Cinnamon rolls are an enriched dough that often requires two rises. This extends the baking process by 2 hours to even overnight. Here, we use instant yeast to create a big, single rise and avoid the wait of most cinnamon rolls. The result is a light, fluffy and delicate roll in far less time.
Christmas Tree Cinnamon Rolls
- 8 tbsp unsalted butter room temperature, divided
- 2 ¾ cups all-purpose flour
- 2 tbsp granulated sugar
- ⅓ cup dark brown sugar
- 2 tsp cinnamon
- ½ tsp kosher salt
- 1 large egg + 1 large egg yolk
- ⅔ cup whole milk
- 1 cup powdered sugar
- 1 tsp vanilla extract
- 1 pack instant yeast
- Whisk together 2 3/4 cups of all-purpose flour, 2 tablespoons granulated sugar,1/2 teaspoon kosher salt, and 1 package of yeast.
- In a microwave-safe bowl, heat ¾ cup milk and 3 tablespoons of butter on 50% power.

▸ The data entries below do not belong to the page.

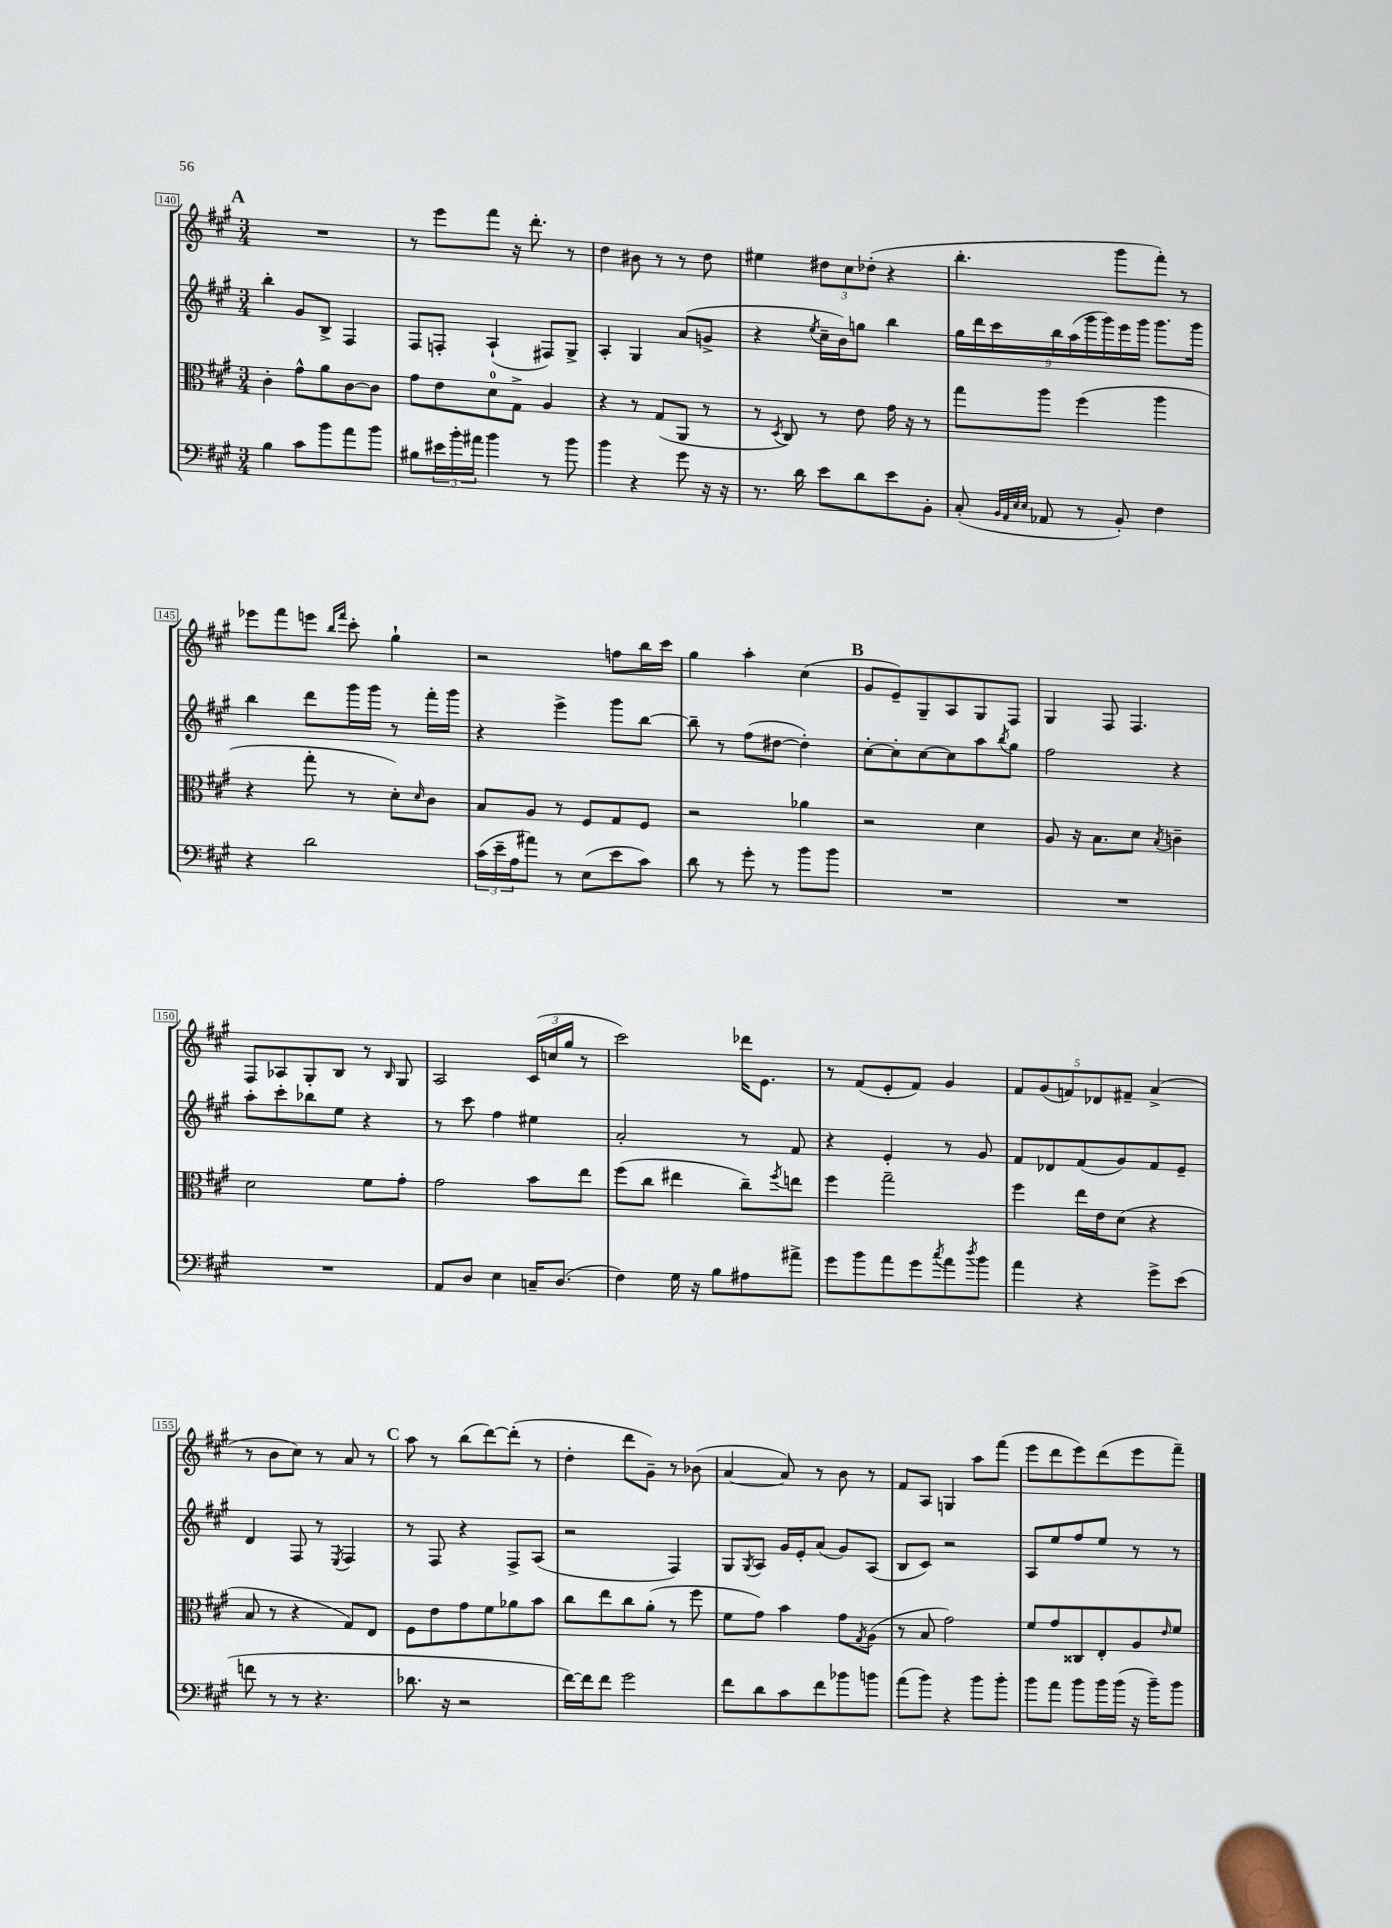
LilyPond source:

<<
\new StaffGroup <<
\new Staff = "s0" {
    \clef treble \key a \major \numericTimeSignature \time 3/4
    \mark \markup { \bold "A" } R2. |
    r8 e'''8 fis'''8 r16 d'''8.-. r8 |
    d''4 bis'8 r8 r8 d''8 |
    eis''4 \tuplet 3/2 { dis''8 cis''8 des''8-.( } r4 |
    b''4.-. gis'''8 fis'''8-.) r8 |
    ees'''8 fis'''8 e'''8 \grace { b''16 fis'''16 } cis'''8-. gis''4-! |
    r2 f''8 b''16 cis'''16 |
    gis''4 a''4-. cis''4( |
    \mark \markup { \bold "B" } gis'8 e'8--) gis8-- a8 gis8 fis8 |
    gis4 fis8 fis4. |
    fis8 aes8 gis8-. b8 r8 \grace { b16 } gis8 |
    a2 \tuplet 3/2 { cis'16( c''16 gis''16 } r8 |
    cis'''2) des'''16 e'8. |
    r8 fis'8( e'8-. fis'8) gis'4 |
    \tuplet 5/4 { fis'8 gis'8( f'8) des'8 fis'8-- } a'4->( |
    r8 b'8 cis''8) r8 a'8 r8 |
    \mark \markup { \bold "C" } a''8 r8 b''8( d'''8~) d'''8-.( r8 |
    d''4-. d'''8 gis'8--) r8 bes'8( |
    a'4~ a'8) r8 b'8 r8 |
    fis'8 a8 g4 a''8 fis'''8( |
    e'''8 d'''8 e'''8) d'''8( e'''8 fis'''8--) \bar "|." |
}
\new Staff = "s1" {
    \clef treble \key a \major \numericTimeSignature \time 3/4
    \mark \markup { \bold "A" } b''4-. gis'8 b8-> fis4 |
    fis8 f8-. a4-!( fis8) gis8-> |
    a4-. gis4 a'8( g'8-> |
    r4 \acciaccatura { e''8 } cis''16-- b'16) g''8 b''4 |
    \tuplet 9/8 { gis''16 d'''16 cis'''16 b''16 a''16( gis'''16 gis'''16) e'''16 gis'''16 } gis'''8. gis'''16 |
    b''4 d'''8 gis'''16 gis'''16 r8 fis'''16-. gis'''16 |
    r4 e'''4-> gis'''8 b''8~ |
    b''8-- r8 fis''8( dis''8~ dis''4-.) |
    \mark \markup { \bold "B" } cis''8~-. cis''8-. cis''8~ cis''8 a''8 \acciaccatura { b''8 } gis''8 |
    fis''2 r4 |
    a''8-. cis'''8-. bes''8 e''8 r4 |
    r8 cis'''8 fis''4 eis''4 |
    a'2-. r8 fis'8 |
    r4 e'4-. r8 gis'8 |
    fis'8 des'8 fis'8( gis'8) fis'8 e'8-- |
    d'4 fis8 r8 \acciaccatura { e8 } fis4 |
    \mark \markup { \bold "C" } r8 fis8 r4 fis8-> a8( |
    r2 fis4) |
    gis8 \acciaccatura { gis8 } a8 gis'16 e'16-. a'8( gis'8) a8( |
    b8 cis'8) r2 |
    a8 e''8 fis''8 e''8 r8 r8 \bar "|." |
}
\new Staff = "s2" {
    \clef alto \key a \major \numericTimeSignature \time 3/4
    \mark \markup { \bold "A" } cis'4-. gis'8-^ a'8 cis'8~ cis'8 |
    gis'8 e'8 d'8-0 gis8-> a4 |
    r4 r8 gis8( a,8 r8 |
    r8 \acciaccatura { d8 } cis8) r8 e'8 gis'16 r16 r8 |
    gis''8 a''8 fis''4( a''4 |
    r4 gis''8-. r8 d'8-.) \grace { d'16 } cis'8 |
    b8 a8 r8 fis8 gis8 fis8 |
    r2 aes'4 |
    \mark \markup { \bold "B" } r2 d'4 |
    a8 r16 b8. d'8 \acciaccatura { b8 } c'4-- |
    d'2 fis'8 gis'8-. |
    gis'2 b'8 e''8 |
    fis''8( cis''8 eis''4 cis''8--) \acciaccatura { fis''8 } e''8 |
    fis''4 gis''2-- |
    fis''4 e''16 e'16 d'8( r4 |
    b8 r8 r4 gis8) e8 |
    \mark \markup { \bold "C" } fis8 e'8 gis'8 fis'8 aes'8 b'8 |
    cis''8 e''8 cis''8 a'8-.( r8 fis''8 |
    fis'8 gis'8) b'4 gis'8 \acciaccatura { gis8 } a8( |
    r8 b8 gis'2) |
    fis'8 gis'8 cisis8 e8-. a8 \grace { e'16 } fis'8 \bar "|." |
}
\new Staff = "s3" {
    \clef bass \key a \major \numericTimeSignature \time 3/4
    \mark \markup { \bold "A" } b4 cis'8 b'8 a'8 b'8 |
    bis8 \tuplet 3/2 { eis'16 b'16-. ais'16 } b'4 r8 b'8 |
    b'4 r4 gis'8 r16 r16 |
    r8. d'16 e'8 d'8 e'8 b,8-. |
    cis8-.( \grace { b,32 a,32 e32 e32 } aes,8 r8 b,8-.) fis4 |
    r4 d'2 |
    \tuplet 3/2 { cis'16( e'16-- a16 } ais'8) r8 e8( e'8 cis'8) |
    d'8 r8 gis'8-. r8 b'8 b'8 |
    \mark \markup { \bold "B" } R2. |
    R2. |
    R2. |
    a,8 d8 e4 c16-- d8.( |
    fis4) gis16 r16 b8 ais8 ais'8-> |
    gis'8 b'8 a'8 gis'8 \acciaccatura { cis''8 } a'8 \acciaccatura { d''8 } b'8 |
    a'4 r4 gis'8-> e'8( |
    f'8 r8 r8 r4. |
    \mark \markup { \bold "C" } des'8. r16 r2 |
    fis'16~) fis'16 fis'8 gis'2 |
    fis'8 d'8 cis'8 fis'8 bes'8 b'8 |
    a'8( b'8) r4 b'8 b'8-. |
    b'8 a'8 b'8 b'16 b'16( r16 b'16--) b'8 \bar "|." |
}
>>
>>
\layout { \context { \Score currentBarNumber = #140 \override BarNumber.stencil = #(make-stencil-boxer 0.1 0.3 ly:text-interface::print) } }
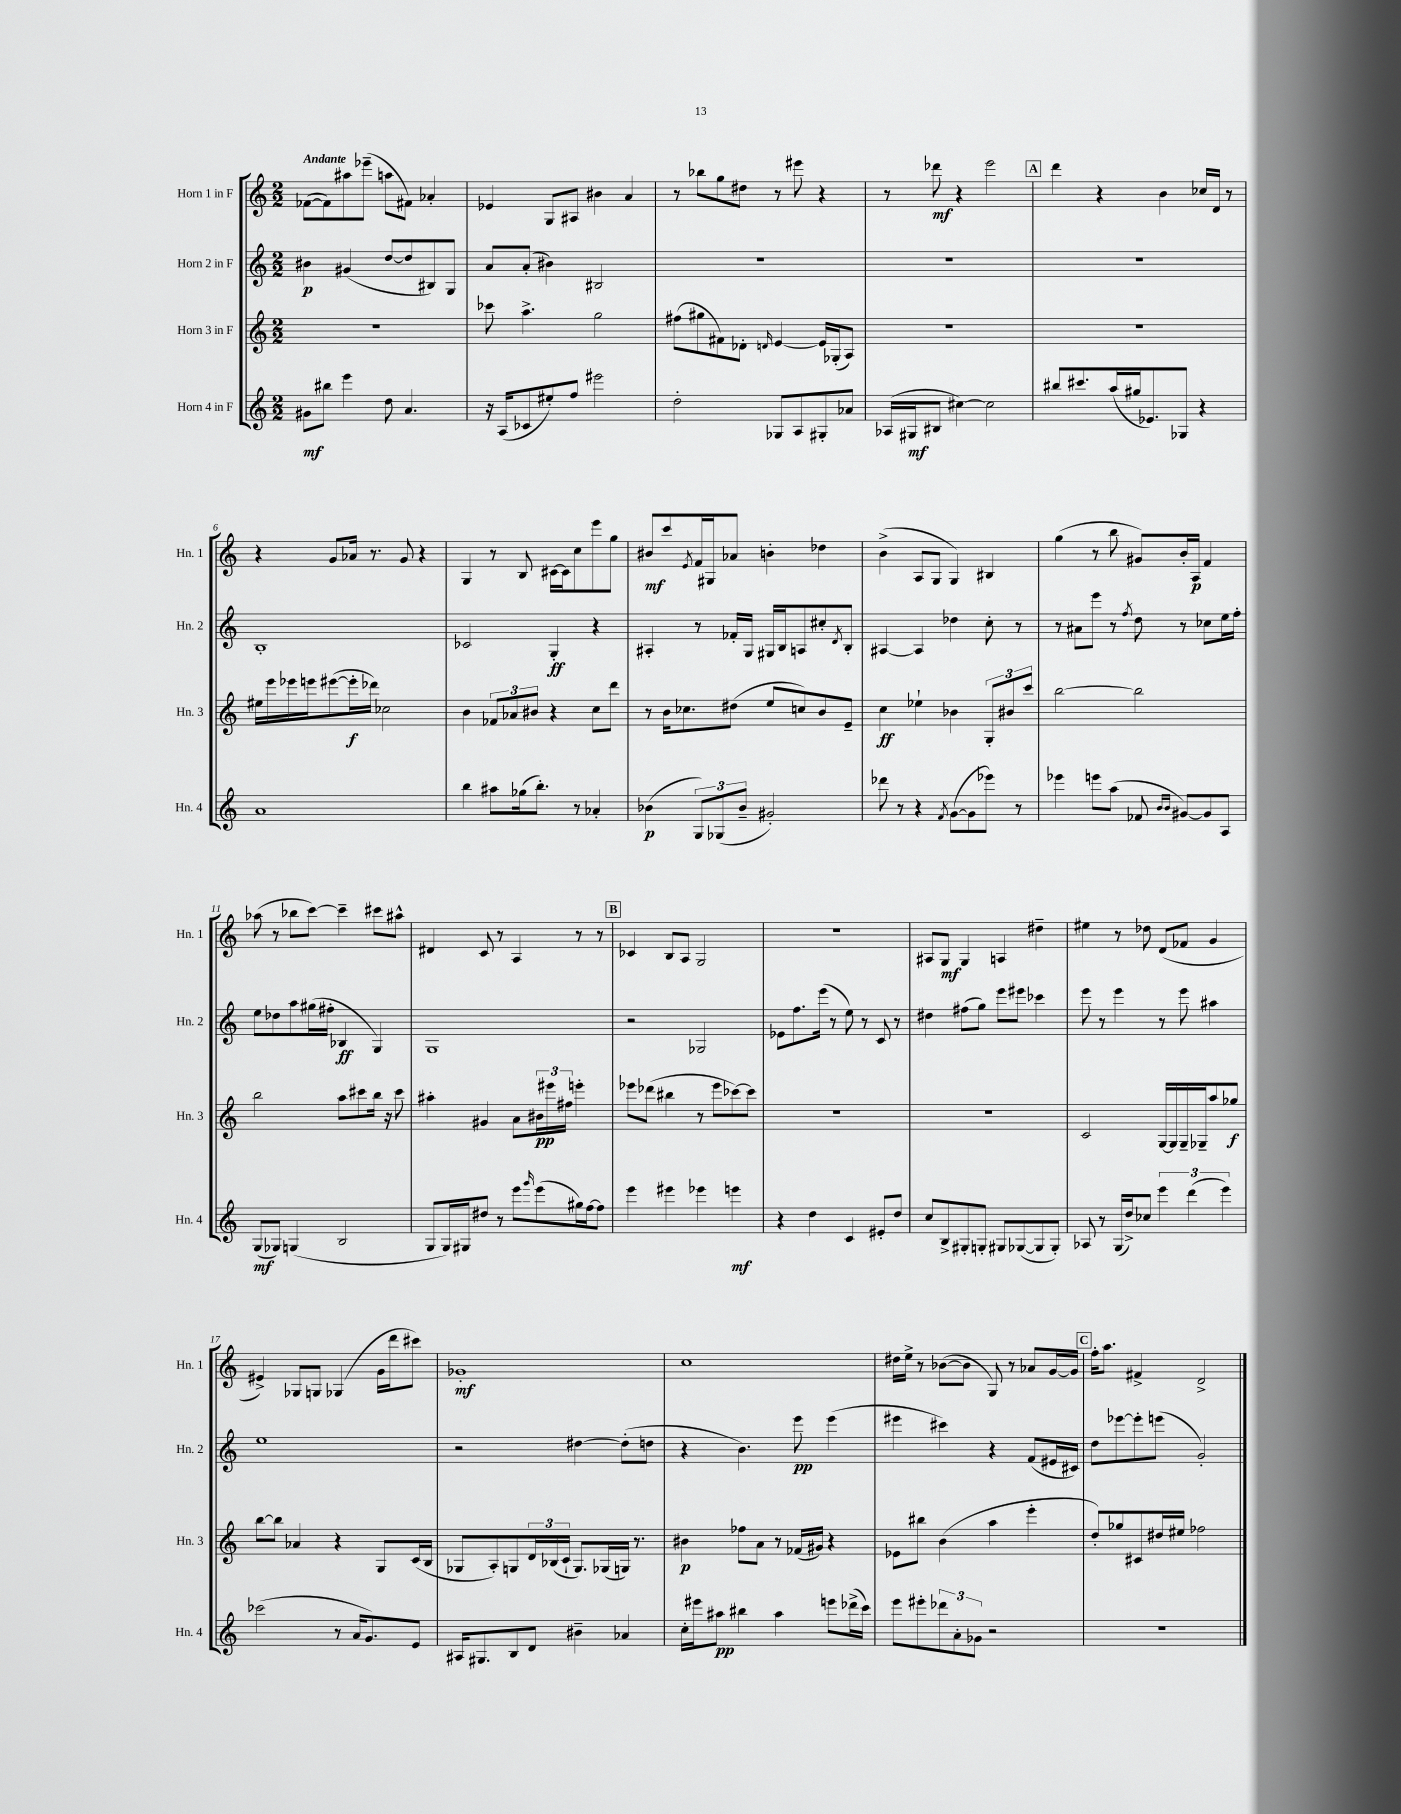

Remove after 1 1/2 minutes or when the butter is mostly melted.
- Give the butter mixture a stir and allow the butter to finish melting. Then, let the mixture cool slightly before adding it to the dry ingredients.
- To the mixture, add 1 large egg and one large egg yolk and mix with a spatula until a dough forms.
- Knead the dough with your hands for 5-6 minutes.
- Spray the dough with non-stick cooking spray and set aside.
- Place 5 tablespoons softened butter, 2 teaspoons cinnamon, and 1/3 cup brown sugar in a small bowl. Mix until a smooth paste forms.
- Roll the dough on a floured surface into a 9×14-inch rectangle.
- Spread the filling evenly across the dough.
- Rolling from the long end, roll the dough into a log.
- Using a serrated knife, slice the log into 12 slices. To do this, slice the log in half. Slice each half into thirds. Then slice each of these sections in half.
- Line a baking sheet with parchment paper.
- In roughly the middle of the sheet, create a pyramid. Arrange a row of four slices. Above the four slices, arrange a row of three slices, then a row of two, then a row of one.
- Create the trunk of the tree by placing the remaining two slices below the pyramid.
- Spray with non-stick cooking spray and cover with plastic wrap.
- Set aside for 75-90 minutes, or until the rolls have grown nearly double in size.
- Preheat the oven to 375ºF. Bake for 18-20 minutes.
- Remove rolls from the oven and allow to cool slightly.
- Whisk together 1 cup powdered sugar, 1 teaspoon vanilla, and 2 tablespoons of water until smooth.
- Place the icing in a plastic bag and snip off one corner of the bag. Glaze the rolls.
- Add sprinkles and other decorations. Enjoy!